TASK PROMPT
Count the lines below that contain "credits". Give only the number.

DATA LISTING
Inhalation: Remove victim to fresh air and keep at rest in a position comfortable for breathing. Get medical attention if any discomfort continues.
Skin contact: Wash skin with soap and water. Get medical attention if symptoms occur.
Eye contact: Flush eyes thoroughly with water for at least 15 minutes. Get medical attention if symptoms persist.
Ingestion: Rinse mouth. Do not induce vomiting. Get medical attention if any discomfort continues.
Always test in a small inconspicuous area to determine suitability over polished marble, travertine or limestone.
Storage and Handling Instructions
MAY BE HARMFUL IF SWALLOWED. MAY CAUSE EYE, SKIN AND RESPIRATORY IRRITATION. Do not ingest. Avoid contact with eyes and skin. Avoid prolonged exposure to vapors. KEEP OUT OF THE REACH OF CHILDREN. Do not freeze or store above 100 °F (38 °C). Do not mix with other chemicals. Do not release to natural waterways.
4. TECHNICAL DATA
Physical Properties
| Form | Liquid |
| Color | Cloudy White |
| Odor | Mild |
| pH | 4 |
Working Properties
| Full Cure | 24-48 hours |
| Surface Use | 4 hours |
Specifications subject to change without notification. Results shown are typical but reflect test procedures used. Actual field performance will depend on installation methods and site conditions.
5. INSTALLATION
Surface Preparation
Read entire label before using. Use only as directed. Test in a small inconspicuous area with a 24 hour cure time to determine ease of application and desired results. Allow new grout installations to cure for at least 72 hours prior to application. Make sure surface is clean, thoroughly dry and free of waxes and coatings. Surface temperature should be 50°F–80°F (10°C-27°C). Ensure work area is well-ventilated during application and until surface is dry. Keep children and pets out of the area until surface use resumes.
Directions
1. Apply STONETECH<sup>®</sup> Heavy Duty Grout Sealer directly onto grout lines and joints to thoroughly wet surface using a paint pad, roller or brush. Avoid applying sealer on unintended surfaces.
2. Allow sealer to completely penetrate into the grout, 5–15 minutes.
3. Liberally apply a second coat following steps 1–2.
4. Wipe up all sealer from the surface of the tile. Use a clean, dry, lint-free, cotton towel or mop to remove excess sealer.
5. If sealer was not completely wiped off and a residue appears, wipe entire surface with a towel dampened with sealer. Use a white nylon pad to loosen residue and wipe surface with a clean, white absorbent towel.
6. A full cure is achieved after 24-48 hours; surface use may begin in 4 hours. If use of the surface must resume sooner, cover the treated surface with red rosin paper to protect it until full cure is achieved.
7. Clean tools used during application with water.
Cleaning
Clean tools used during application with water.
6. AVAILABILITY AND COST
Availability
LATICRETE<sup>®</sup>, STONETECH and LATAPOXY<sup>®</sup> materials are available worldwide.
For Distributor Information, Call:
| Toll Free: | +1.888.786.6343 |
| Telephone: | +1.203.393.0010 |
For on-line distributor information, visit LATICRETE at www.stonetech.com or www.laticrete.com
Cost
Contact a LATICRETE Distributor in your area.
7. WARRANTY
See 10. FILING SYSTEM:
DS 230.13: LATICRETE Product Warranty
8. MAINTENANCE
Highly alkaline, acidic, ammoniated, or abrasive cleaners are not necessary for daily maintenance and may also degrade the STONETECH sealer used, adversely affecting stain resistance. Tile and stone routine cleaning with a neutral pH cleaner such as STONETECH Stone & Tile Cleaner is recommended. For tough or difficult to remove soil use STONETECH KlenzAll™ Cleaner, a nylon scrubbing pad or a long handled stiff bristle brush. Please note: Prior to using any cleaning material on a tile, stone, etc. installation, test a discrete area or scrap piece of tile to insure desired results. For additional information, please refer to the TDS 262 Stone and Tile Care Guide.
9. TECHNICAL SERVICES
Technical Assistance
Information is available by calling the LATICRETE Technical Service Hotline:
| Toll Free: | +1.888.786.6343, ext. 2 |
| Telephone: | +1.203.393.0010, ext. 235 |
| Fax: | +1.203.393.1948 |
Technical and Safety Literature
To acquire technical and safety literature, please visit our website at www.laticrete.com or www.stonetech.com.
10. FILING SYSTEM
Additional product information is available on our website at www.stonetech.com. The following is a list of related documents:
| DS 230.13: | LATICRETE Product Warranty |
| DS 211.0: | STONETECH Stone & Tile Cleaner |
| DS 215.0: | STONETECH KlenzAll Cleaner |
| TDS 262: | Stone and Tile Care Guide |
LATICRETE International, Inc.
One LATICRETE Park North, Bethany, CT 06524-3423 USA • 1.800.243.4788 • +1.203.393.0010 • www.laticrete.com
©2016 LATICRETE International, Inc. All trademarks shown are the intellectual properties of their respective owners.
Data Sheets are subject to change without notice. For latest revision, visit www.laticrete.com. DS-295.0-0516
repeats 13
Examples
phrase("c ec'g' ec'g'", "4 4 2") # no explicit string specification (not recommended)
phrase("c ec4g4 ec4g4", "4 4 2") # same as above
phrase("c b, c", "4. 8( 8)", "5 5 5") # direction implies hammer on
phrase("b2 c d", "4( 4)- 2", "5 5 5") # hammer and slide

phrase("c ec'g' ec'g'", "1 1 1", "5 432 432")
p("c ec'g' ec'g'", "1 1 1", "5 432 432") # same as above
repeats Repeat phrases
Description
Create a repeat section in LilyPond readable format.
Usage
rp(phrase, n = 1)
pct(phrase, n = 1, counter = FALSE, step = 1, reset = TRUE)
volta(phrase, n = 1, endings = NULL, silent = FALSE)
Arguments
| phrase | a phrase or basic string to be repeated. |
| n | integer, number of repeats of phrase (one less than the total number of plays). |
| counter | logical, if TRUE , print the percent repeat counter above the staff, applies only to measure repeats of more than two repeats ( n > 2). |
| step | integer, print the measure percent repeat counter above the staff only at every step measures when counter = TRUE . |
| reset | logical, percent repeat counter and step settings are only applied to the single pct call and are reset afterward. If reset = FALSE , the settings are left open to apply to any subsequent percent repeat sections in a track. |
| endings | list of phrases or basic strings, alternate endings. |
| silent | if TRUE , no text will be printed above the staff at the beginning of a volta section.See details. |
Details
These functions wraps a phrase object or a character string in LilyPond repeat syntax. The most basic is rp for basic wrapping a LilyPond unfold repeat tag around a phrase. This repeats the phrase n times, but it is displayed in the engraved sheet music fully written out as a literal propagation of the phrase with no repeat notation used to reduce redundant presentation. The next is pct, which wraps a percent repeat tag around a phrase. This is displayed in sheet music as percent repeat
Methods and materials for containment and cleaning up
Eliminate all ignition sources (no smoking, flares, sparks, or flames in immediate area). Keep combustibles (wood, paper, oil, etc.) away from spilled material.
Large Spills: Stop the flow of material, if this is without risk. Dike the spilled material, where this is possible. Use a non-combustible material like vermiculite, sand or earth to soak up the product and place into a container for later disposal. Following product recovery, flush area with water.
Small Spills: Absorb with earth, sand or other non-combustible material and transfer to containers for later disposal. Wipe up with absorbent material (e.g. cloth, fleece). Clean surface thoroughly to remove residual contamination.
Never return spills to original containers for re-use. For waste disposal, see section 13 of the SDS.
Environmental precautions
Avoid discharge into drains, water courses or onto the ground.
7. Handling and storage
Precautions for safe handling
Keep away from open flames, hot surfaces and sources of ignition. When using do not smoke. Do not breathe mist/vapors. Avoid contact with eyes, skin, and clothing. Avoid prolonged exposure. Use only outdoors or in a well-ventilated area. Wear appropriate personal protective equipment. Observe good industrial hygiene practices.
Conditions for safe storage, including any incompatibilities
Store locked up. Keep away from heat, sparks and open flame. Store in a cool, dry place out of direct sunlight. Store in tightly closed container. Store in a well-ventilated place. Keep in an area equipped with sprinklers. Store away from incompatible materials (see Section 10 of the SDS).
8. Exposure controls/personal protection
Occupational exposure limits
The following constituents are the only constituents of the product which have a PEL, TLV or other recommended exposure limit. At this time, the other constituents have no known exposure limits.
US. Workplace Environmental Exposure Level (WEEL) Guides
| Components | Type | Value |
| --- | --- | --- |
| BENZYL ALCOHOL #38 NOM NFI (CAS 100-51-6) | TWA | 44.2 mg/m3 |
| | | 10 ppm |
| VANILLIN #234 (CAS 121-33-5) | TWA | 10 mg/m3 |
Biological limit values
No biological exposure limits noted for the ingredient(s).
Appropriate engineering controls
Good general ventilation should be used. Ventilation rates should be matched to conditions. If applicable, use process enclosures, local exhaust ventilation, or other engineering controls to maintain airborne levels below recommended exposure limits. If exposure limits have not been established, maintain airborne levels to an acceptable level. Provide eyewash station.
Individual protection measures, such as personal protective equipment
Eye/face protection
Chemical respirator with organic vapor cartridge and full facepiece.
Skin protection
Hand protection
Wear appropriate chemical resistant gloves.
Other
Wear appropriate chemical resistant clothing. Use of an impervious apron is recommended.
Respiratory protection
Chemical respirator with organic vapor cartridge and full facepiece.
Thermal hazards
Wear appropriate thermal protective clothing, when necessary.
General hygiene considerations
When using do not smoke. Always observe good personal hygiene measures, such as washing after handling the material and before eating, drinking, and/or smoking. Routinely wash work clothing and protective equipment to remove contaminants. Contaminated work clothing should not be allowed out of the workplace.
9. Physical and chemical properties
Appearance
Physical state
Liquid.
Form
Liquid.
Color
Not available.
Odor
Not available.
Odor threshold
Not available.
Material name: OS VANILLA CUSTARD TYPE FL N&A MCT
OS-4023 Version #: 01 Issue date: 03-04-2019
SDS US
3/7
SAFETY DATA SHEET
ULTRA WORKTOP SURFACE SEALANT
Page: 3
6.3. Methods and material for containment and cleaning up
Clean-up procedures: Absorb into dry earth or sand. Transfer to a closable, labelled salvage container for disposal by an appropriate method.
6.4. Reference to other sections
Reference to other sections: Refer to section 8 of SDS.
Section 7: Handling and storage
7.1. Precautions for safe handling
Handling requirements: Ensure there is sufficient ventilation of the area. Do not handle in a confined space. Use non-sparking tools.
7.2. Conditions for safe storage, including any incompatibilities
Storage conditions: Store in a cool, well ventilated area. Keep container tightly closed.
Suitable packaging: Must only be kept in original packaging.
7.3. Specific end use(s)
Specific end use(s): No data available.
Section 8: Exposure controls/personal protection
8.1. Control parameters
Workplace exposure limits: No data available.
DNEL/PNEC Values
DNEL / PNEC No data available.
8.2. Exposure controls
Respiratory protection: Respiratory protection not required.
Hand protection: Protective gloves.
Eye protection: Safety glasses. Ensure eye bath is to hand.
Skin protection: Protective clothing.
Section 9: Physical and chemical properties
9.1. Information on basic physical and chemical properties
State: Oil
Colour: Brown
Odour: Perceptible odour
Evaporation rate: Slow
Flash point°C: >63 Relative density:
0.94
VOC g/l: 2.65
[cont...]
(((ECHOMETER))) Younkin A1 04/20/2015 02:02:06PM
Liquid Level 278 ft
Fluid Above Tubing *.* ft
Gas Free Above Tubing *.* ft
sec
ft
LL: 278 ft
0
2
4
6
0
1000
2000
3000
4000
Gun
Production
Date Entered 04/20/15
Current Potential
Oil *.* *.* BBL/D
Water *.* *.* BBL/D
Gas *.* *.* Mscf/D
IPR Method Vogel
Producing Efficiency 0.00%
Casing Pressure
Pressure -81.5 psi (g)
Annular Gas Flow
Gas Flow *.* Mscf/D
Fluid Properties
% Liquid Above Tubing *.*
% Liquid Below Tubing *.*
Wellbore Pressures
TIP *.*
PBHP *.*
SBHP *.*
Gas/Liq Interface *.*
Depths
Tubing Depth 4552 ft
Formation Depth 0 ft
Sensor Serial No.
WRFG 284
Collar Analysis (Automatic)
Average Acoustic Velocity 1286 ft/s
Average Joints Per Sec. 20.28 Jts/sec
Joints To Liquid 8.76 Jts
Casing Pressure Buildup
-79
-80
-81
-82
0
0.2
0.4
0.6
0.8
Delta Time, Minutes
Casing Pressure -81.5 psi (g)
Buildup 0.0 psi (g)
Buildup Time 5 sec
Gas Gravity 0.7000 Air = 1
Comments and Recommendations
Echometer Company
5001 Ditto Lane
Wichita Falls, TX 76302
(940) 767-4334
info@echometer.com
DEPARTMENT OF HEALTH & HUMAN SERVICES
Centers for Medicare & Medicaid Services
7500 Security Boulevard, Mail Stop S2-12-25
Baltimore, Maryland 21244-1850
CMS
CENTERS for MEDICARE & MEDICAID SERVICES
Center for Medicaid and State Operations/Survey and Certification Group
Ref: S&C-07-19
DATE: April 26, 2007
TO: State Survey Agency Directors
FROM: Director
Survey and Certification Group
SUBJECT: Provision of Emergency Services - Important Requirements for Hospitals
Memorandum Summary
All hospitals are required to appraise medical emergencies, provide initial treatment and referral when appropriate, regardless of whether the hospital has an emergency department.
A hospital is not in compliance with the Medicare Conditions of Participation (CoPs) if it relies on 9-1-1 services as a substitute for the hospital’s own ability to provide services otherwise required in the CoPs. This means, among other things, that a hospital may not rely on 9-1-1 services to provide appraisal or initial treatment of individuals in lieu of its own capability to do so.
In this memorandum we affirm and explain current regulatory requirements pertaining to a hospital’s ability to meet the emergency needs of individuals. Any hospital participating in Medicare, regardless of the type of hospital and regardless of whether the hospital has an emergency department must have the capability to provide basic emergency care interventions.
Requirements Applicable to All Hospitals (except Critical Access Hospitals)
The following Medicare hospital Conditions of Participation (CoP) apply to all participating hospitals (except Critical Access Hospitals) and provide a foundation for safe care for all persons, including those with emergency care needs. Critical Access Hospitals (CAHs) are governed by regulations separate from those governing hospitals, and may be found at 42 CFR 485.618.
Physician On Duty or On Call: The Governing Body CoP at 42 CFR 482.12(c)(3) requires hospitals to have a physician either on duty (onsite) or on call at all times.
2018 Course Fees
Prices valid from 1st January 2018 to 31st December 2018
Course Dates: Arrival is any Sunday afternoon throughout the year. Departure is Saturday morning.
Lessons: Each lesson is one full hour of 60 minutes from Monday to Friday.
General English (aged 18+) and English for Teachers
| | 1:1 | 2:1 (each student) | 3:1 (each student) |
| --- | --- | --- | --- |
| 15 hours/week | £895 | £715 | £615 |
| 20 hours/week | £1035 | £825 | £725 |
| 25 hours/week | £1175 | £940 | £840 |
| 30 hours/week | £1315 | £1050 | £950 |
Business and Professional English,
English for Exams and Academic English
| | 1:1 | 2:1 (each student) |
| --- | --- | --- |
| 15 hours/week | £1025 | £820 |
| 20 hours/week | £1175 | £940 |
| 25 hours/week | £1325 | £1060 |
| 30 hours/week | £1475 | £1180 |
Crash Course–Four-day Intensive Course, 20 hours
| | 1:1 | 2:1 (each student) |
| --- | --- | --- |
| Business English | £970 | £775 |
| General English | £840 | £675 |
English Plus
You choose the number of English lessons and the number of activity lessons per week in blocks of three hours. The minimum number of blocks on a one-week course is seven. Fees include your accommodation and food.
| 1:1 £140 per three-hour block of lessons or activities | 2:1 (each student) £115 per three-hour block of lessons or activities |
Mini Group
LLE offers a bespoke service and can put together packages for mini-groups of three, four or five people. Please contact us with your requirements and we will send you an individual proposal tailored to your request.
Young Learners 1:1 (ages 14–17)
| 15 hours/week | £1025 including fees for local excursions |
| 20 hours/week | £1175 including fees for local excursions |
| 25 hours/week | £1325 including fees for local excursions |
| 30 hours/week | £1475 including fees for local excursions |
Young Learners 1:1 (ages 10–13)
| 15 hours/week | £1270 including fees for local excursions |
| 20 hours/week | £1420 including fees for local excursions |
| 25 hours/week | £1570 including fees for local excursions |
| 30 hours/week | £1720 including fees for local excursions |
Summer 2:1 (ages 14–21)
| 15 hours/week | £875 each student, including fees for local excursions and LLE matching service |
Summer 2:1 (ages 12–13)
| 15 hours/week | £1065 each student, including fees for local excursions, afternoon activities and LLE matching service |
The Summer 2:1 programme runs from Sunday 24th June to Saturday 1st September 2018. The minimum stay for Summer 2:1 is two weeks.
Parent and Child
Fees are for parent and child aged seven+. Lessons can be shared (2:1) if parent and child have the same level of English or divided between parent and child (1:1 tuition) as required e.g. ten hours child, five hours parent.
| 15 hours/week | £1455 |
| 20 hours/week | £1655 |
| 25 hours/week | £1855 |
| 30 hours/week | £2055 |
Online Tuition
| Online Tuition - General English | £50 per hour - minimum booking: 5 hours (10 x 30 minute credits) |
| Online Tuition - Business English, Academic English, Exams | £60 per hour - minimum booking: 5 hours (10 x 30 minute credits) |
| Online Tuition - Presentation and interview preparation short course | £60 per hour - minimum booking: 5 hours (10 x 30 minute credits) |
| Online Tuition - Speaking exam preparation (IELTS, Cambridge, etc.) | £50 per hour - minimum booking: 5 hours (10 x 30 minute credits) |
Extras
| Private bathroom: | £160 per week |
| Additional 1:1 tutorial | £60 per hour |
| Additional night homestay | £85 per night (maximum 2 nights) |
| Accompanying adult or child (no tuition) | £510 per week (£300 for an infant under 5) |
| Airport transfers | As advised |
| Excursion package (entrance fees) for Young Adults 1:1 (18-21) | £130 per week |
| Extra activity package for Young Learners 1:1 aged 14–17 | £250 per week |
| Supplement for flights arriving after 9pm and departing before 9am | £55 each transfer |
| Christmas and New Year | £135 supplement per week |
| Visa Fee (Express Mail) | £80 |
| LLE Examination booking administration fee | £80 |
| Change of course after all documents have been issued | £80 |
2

YOUR RESPONSE
4